Increasing the diagnostic yield of an autoinflammatory disease cohort by copy number variant analysis

Posted in Internship Presentation  |  Tagged

Brynja Matthíasardóttir

Mentor: Dr. Ivona Aksentijevich, National Human Genome Research Institute, National Institutes of Health

Date/Time: August 27, 2019 at 2pm

Location: Room 1300, Harris Building

Background: Although whole exome sequencing (WES) has become more widely used in a clinical setting in order to identify causal variants, the success rate to identify causal genes in monogenic diseases is still not satisfying. Copy number variations (CNVs) have been linked to dozens of human diseases, defined as DNA segments that are present at a variable copy number in comparison to a reference genome. Multiple software packages are available to call CNVs using WES data; however, the specificity of them is quite low, due to a large number of false positive calls. To overcome this situation, the Inflammatory Disease Section (IDS) at the NHGRI recently ran the combination of WES and SNP chip microarray using genomic DNA from 452 patients with hereditary autoinflammatory diseases and their unaffected family members. The aim of this project was to increase the diagnostic yield of the IDS cohort by developing and fine-tuning a bioinformatics pipeline to combine CNV data of SNP chip microarray with conventional WES data.

Methods: DNA microarray was performed using Infinium Global Screening Array-24 v1.0 BeadChip with 640.000 markers. CNVs were called by PennCNV using the output data from GenomeStudio. Data from public databases such as DGV and Decipher were used in order to filter out common CNVs. The WES data were processed using BWA-GATK pipeline to call single nucleotide variants (SNVs)/short indels, and variants were annotated using VEP. The output files of these two pipelines were combined together by in-house scripts to identify possible candidate variants.

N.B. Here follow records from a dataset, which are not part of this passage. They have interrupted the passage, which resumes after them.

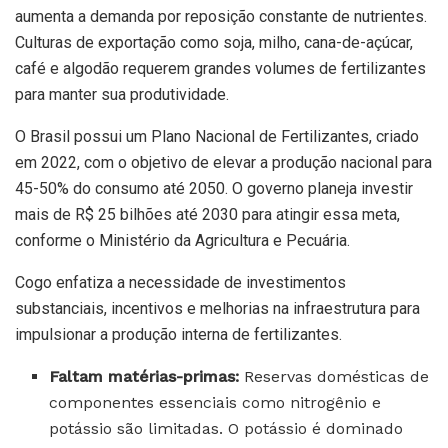
aumenta a demanda por reposição constante de nutrientes.
Culturas de exportação como soja, milho, cana-de-açúcar,
café e algodão requerem grandes volumes de fertilizantes
para manter sua produtividade.
O Brasil possui um Plano Nacional de Fertilizantes, criado
em 2022, com o objetivo de elevar a produção nacional para
45-50% do consumo até 2050. O governo planeja investir
mais de R$ 25 bilhões até 2030 para atingir essa meta,
conforme o Ministério da Agricultura e Pecuária.
Cogo enfatiza a necessidade de investimentos
substanciais, incentivos e melhorias na infraestrutura para
impulsionar a produção interna de fertilizantes.
Faltam matérias-primas:
Reservas domésticas de
componentes essenciais como nitrogênio e
potássio são limitadas. O potássio é dominado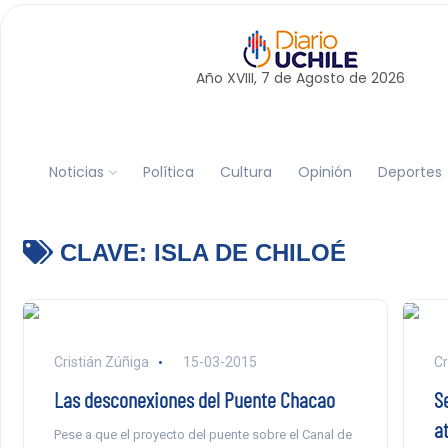
Año XVIII, 7 de
Agosto
de 2026
Noticias
Política
Cultura
Opinión
Deportes
CLAVE:
ISLA DE CHILOÉ
Cristián Zúñiga
15-03-2015
Cr
Las desconexiones del Puente Chacao
S
a
Pese a que el proyecto del puente sobre el Canal de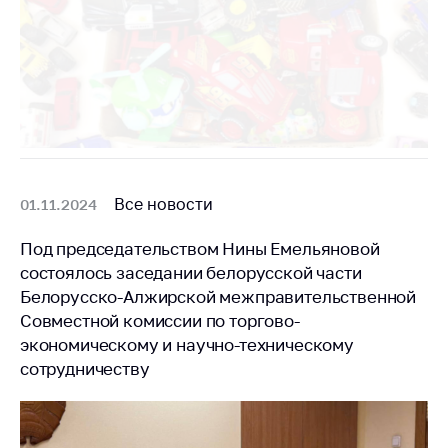
антимонопольного
регулирования и
конкурентной
политики
Все новости
01.11.2024
Под председательством Нины Емельяновой
состоялось заседании белорусской части
Белорусско-Алжирской межправительственной
Совместной комиссии по торгово-
экономическому и научно-техническому
сотрудничеству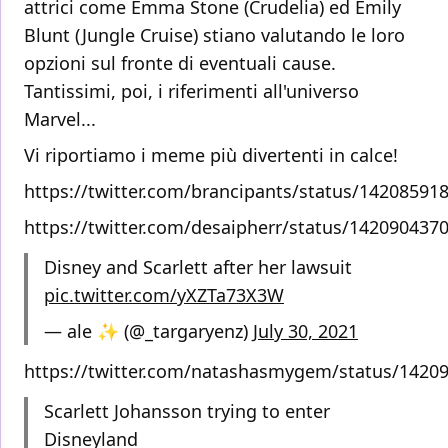
attrici come Emma Stone (Crudelia) ed Emily
Blunt (Jungle Cruise) stiano valutando le loro
opzioni sul fronte di eventuali cause.
Tantissimi, poi, i riferimenti all'universo
Marvel...
Vi riportiamo i meme più divertenti in calce!
https://twitter.com/brancipants/status/1420859
https://twitter.com/desaipherr/status/14209043
Disney and Scarlett after her lawsuit
pic.twitter.com/yXZTa73X3W
— ale ✨ (@_targaryenz)
July 30, 2021
https://twitter.com/natashasmygem/status/1420
Scarlett Johansson trying to enter
Disneyland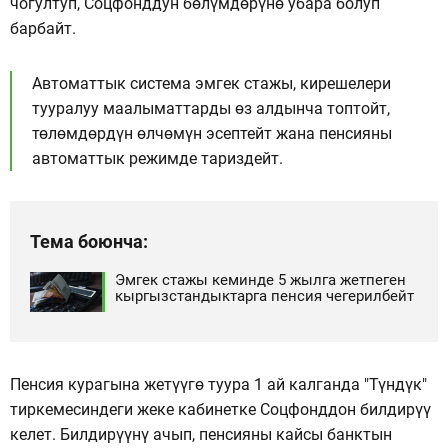
чогултуп, Соцфонддун бөлүмдөрүнө убара болуп
барбайт.
Автоматтык система эмгек стажы, кирешелери
тууралуу маалыматтарды өз алдынча топтойт,
төлөмдөрдүн өлчөмүн эсептейт жана пенсияны
автоматтык режимде тариздейт.
Тема боюнча:
Эмгек стажы кеминде 5 жылга жетпеген
кыргызстандыктарга пенсия чегерилбейт
Пенсия курагына жетүүгө туура 1 ай калганда "Түндүк"
тиркемесиндеги жеке кабинетке Соцфонддон билдирүү
келет. Билдирүүнү ачып, пенсияны кайсы банктын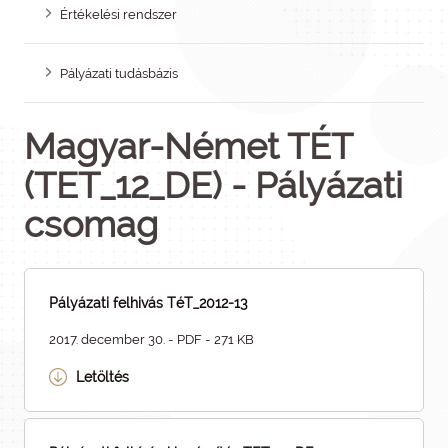
Értékelési rendszer
Pályázati tudásbázis
Magyar-Német TÉT
(TET_12_DE) - Pályázati
csomag
Pályázati felhivás TéT_2012-13
2017. december 30. - PDF - 271 KB
Letöltés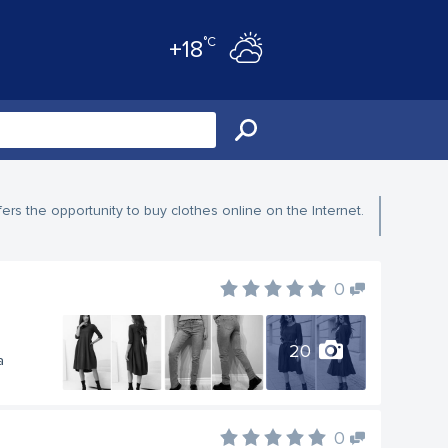
°C
+18
ers the opportunity to buy clothes online on the Internet.
0
20
a
0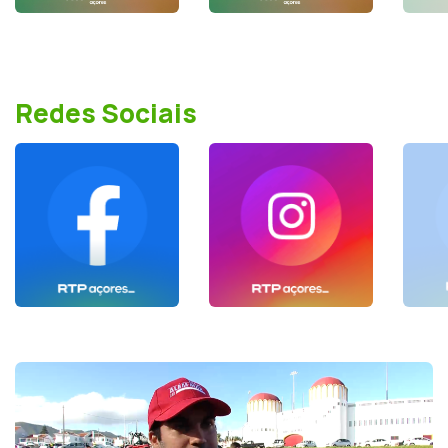
Redes Sociais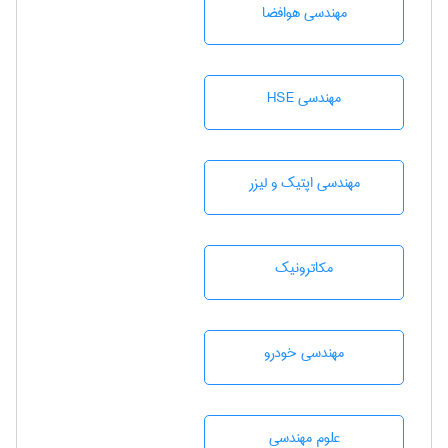
مهندسی هوافضا
مهندسی HSE
مهندسی اپتیک و لیزر
مکاترونیک
مهندسی خودرو
علوم مهندسی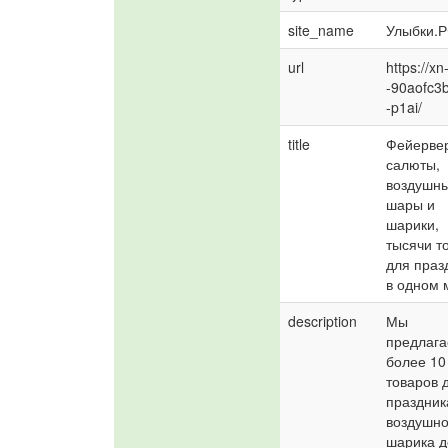
site_name
Улыбки.
url
https://xn
-90aofc3b
-p1ai/
title
Фейервер
салюты, 
воздушны
шары и 
шарики, 
тысячи то
для праз
в одном 
description
Мы 
предлага
более 10 
товаров д
праздника
воздушно
шарика д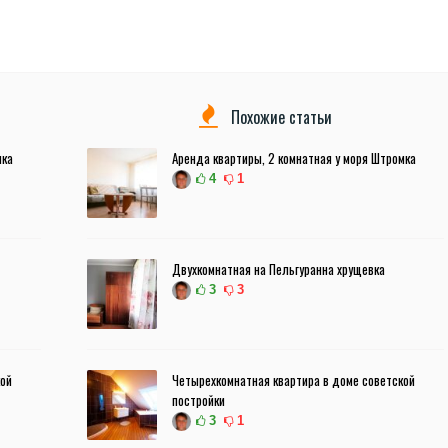
Похожие статьи
мка
Аренда квартиры, 2 комнатная у моря Штромка
4
1
Двухкомнатная на Пельгуранна хрущевка
3
3
кой
Четырехкомнатная квартира в доме советской
постройки
3
1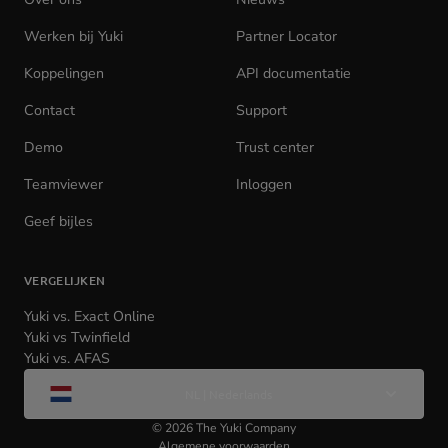
Werken bij Yuki
(opens
Partner Locator
in
Koppelingen
API documentatie
(opens
new
in
tab)
Contact
Support
new
tab)
Demo
Trust center
Teamviewer
(opens
Inloggen
(opens
in
in
Geef bijles
new
new
tab)
tab)
VERGELIJKEN
Yuki vs. Exact Online
Yuki vs Twinfield
Yuki vs. AFAS
Wijzig
NL | Nederlands
taal
©
2026
The Yuki Company
Algemene voorwaarden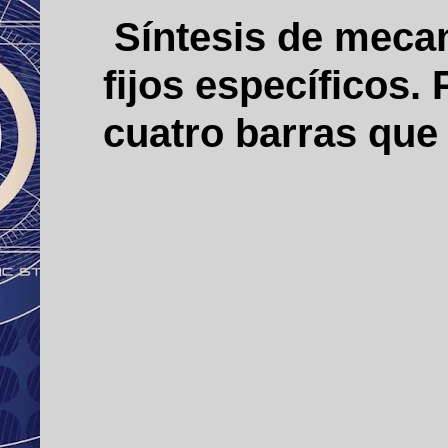
Síntesis de mecan
fijos específicos
cuatro barras que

Results: To confirm the identified CNVs and validate the methodology, positive control data were analyzed, which included mosaic trisomy 8 and single exon deletion in the ADA2 gene. The pipeline detected the trisomy on chromosome 8 with 60% mosaicism in peripheral blood. However, it failed to detect the single exon deletion in ADA2, which was attributed to the fact that only a limited number of markers were located in the deleted region. To increase the sensitivity of the analysis, the pipeline was further modified to detect small numbers of candidate markers.

Conclusion: A workflow to analyze SNP chip data to improve the diagnostic yield of the IDS cohort has been established.